Abstract

e14048 Background: Treatment for liver-limited mCRC is increasingly multi-disciplinary, frequently involving systemic therapy and surgery. Our aims were to 1) explore the use and choice of systemic therapy pre- and post-liver resection and 2) examine if specific regimens were associated with improved outcomes. Methods: All patients diagnosed with liver-limited mCRC in British Columbia, Canada from 2006 to 2007 were reviewed. Summary statistics were used to describe surgical and systemic treatment patterns. Kaplan-Meier methodology was used to characterize the relationship between systemic regimen and survival. Results: Among 374 patients, 42% were aged >/=70 years, 60% were men, 24/39/37% were ECOG 0/1/2+, 80% had primary tumor surgery, and 68% received prior adjuvant chemotherapy. For liver metastases, 95 (26%) were offered hepatic resection. Compared to those who did not receive liver surgery, resected patients were younger (median 60 vs 69), had better function (ECOG 0/1 88 vs 55%), largest liver lesion was smaller (median 3 vs 4 cm), and had fewer total lesions (median 1 vs 4) (all p<0.05). Patients who underwent liver surgery also had improved median overall survival (12.0 vs 9.4 months, p<0.05) than those who did not.
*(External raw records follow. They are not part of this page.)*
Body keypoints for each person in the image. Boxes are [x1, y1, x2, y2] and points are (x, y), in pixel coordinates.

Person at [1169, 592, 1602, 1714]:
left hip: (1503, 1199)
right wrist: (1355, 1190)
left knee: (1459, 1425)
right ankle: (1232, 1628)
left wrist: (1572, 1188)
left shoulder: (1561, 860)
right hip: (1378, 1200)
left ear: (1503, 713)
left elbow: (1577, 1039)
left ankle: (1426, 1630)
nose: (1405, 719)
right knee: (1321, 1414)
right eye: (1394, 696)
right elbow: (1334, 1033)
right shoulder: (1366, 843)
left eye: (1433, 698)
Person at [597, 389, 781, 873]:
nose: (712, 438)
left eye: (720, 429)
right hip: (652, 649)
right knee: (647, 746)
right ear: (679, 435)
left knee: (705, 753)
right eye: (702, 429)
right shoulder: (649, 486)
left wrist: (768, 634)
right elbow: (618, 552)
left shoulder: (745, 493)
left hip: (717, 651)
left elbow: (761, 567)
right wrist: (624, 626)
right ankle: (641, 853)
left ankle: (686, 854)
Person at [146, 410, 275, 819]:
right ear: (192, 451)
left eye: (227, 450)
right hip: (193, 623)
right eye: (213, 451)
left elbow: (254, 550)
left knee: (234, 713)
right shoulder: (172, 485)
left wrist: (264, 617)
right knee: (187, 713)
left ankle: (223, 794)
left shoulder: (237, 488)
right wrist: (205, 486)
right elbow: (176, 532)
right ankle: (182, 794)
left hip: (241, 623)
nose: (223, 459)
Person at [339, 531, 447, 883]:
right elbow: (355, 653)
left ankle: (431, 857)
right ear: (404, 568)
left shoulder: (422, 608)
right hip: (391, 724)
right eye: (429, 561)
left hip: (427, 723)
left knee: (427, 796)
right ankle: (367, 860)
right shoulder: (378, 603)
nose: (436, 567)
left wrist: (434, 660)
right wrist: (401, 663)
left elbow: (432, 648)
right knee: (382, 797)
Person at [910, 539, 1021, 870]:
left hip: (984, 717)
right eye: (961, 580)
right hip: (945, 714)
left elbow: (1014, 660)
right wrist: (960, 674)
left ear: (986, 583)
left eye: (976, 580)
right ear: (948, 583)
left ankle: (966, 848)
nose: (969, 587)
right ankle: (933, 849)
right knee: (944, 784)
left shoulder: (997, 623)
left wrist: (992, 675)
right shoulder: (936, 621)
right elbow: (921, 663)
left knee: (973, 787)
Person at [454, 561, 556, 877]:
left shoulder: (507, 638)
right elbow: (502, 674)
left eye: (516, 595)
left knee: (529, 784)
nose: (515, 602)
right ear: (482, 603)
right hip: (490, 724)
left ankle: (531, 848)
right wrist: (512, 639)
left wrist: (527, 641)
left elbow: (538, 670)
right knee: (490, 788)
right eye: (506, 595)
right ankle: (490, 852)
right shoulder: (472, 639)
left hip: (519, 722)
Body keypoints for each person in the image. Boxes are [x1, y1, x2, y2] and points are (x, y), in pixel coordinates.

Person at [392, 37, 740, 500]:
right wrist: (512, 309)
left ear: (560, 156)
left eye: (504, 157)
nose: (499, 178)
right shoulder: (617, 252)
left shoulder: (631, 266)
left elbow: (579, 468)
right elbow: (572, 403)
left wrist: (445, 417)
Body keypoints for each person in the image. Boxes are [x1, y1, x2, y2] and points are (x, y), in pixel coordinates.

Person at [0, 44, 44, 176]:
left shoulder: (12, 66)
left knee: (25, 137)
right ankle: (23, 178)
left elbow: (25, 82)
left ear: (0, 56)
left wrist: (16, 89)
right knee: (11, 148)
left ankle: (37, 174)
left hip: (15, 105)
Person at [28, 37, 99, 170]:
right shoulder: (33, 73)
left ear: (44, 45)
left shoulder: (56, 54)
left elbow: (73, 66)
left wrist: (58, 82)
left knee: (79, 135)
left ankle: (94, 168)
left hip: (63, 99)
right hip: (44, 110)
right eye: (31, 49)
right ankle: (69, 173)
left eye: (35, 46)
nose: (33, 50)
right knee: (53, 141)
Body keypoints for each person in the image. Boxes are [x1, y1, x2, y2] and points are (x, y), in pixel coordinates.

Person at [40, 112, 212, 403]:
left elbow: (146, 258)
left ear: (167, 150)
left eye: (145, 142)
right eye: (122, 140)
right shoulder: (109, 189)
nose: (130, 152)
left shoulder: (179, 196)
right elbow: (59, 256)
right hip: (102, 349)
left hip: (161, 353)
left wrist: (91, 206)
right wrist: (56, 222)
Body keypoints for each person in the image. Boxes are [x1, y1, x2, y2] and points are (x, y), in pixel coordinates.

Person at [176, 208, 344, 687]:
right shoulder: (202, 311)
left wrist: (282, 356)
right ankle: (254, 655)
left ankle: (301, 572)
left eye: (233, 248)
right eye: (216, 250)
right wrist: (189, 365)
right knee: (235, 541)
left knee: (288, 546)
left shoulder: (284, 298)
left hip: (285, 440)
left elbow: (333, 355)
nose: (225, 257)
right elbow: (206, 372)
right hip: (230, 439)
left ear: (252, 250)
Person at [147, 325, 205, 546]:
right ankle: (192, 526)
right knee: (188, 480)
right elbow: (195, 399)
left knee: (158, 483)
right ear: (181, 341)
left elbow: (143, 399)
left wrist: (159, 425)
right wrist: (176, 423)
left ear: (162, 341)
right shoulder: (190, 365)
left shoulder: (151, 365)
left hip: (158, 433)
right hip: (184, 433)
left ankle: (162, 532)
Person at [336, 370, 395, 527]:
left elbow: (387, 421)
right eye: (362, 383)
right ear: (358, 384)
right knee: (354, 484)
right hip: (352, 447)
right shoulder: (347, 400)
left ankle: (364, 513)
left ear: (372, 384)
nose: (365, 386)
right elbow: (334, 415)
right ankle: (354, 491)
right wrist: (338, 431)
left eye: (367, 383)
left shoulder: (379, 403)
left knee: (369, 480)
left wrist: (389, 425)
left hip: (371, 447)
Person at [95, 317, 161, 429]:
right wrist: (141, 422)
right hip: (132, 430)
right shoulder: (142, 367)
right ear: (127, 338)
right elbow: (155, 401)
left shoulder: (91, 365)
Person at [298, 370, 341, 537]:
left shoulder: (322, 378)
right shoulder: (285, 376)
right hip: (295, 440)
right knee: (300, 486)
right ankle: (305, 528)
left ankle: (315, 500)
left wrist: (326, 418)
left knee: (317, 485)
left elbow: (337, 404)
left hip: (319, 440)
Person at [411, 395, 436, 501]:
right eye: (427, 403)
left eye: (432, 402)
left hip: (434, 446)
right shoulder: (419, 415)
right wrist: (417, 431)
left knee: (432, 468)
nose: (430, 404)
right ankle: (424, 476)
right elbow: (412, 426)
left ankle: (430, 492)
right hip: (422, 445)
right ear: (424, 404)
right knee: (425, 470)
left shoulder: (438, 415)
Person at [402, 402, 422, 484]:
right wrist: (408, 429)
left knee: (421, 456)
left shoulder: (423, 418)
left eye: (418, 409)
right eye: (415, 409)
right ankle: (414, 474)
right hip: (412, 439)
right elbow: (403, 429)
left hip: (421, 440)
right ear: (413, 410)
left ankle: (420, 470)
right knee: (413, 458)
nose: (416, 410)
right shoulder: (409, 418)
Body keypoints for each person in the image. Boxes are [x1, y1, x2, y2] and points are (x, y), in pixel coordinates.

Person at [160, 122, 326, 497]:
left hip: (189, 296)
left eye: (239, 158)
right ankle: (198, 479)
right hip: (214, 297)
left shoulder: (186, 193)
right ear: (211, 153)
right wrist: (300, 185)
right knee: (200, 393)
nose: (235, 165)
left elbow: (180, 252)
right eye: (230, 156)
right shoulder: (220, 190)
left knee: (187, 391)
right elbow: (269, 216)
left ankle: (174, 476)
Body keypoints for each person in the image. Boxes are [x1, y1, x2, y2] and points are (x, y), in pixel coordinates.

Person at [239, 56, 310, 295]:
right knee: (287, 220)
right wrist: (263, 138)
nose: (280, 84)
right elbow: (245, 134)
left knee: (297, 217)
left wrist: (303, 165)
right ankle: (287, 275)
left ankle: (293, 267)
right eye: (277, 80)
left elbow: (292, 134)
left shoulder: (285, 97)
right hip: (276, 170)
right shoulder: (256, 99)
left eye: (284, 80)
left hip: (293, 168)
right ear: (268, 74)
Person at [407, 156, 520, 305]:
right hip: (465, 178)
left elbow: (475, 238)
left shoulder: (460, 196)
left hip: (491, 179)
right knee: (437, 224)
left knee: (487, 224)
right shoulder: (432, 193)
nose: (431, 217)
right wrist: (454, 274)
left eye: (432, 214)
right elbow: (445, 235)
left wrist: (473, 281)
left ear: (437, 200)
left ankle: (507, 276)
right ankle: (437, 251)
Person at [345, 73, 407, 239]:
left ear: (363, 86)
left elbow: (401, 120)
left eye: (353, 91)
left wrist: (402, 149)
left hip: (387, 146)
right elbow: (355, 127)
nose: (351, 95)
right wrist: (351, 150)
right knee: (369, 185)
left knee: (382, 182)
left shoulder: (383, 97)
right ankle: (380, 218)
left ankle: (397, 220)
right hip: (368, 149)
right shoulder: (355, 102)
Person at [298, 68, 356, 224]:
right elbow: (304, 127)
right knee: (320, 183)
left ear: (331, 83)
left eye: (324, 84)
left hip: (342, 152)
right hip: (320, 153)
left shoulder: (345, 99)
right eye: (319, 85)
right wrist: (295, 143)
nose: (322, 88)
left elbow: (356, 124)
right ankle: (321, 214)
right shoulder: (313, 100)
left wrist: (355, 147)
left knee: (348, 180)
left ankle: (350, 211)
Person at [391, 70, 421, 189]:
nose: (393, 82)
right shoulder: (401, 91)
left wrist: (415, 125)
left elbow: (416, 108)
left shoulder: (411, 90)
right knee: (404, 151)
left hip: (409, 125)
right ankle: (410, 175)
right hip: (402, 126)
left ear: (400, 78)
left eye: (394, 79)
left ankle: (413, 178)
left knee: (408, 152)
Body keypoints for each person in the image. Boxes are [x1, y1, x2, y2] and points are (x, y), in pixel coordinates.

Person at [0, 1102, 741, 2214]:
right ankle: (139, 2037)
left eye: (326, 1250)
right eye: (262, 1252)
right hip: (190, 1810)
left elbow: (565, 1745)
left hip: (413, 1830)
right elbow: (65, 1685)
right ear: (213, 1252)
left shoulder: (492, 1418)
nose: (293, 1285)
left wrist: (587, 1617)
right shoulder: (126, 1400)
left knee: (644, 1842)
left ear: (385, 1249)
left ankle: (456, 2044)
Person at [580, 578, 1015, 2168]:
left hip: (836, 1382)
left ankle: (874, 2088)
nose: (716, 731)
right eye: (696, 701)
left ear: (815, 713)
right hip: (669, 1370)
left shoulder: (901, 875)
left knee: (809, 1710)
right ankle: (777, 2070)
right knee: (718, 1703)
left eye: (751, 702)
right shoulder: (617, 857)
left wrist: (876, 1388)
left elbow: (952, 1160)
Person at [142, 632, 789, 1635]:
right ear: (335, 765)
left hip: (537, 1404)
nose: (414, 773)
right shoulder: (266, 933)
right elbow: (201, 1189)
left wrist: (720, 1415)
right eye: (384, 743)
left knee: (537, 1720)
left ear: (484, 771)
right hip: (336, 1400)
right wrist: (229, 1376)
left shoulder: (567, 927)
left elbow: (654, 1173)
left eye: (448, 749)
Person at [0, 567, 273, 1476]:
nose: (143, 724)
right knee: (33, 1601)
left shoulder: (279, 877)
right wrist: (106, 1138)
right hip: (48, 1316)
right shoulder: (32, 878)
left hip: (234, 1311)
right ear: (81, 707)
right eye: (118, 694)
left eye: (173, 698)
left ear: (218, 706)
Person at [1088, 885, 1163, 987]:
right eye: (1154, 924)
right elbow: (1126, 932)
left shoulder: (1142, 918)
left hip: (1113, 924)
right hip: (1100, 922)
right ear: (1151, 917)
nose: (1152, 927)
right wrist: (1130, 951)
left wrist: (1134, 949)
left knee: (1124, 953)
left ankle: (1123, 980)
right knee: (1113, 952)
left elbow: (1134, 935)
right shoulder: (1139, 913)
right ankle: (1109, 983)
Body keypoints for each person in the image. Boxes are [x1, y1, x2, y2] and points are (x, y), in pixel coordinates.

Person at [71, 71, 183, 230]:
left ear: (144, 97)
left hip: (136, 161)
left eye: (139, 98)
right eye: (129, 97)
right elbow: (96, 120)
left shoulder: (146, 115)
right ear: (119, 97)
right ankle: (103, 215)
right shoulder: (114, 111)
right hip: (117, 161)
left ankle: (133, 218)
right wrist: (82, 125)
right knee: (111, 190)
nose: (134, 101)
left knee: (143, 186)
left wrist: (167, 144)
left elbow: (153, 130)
Among resected patients, 47% received pre-operative chemotherapy: FOLFOX (28%, median 7 cycles), FOLFIRI (18%, median 9 cycles), or capecitabine (1%, median 6 cycles) while 74% received post-operative treatment: FOLFOX (26%, median 3 cycles), FOLFIRI (37%, median 9 cycles), or capecitabine (11%, median 8 cycles). About 15% and 31% of patients also received bevacizumab as part of their pre- and post-operative regimens, respectively. Median overall survival did not differ significantly based on choice of chemotherapy backbone: FOLFOX (13.9 months), FOLFIRI (11.5 months), and capecitabine (10.9 months) (p=0.44) or receipt of bevacizumab: yes (14.5 months) vs no (11.1 months) (p=0.57) Conclusions: In this retrospective cohort of liver-limited mCRC patients, hepatic resection was associated with improved survival. Among those offered peri-operative therapy, FOLFOX, FOLFIRI, and capecitabine, either alone or in combination with bevacizumab, appear to be reasonable options.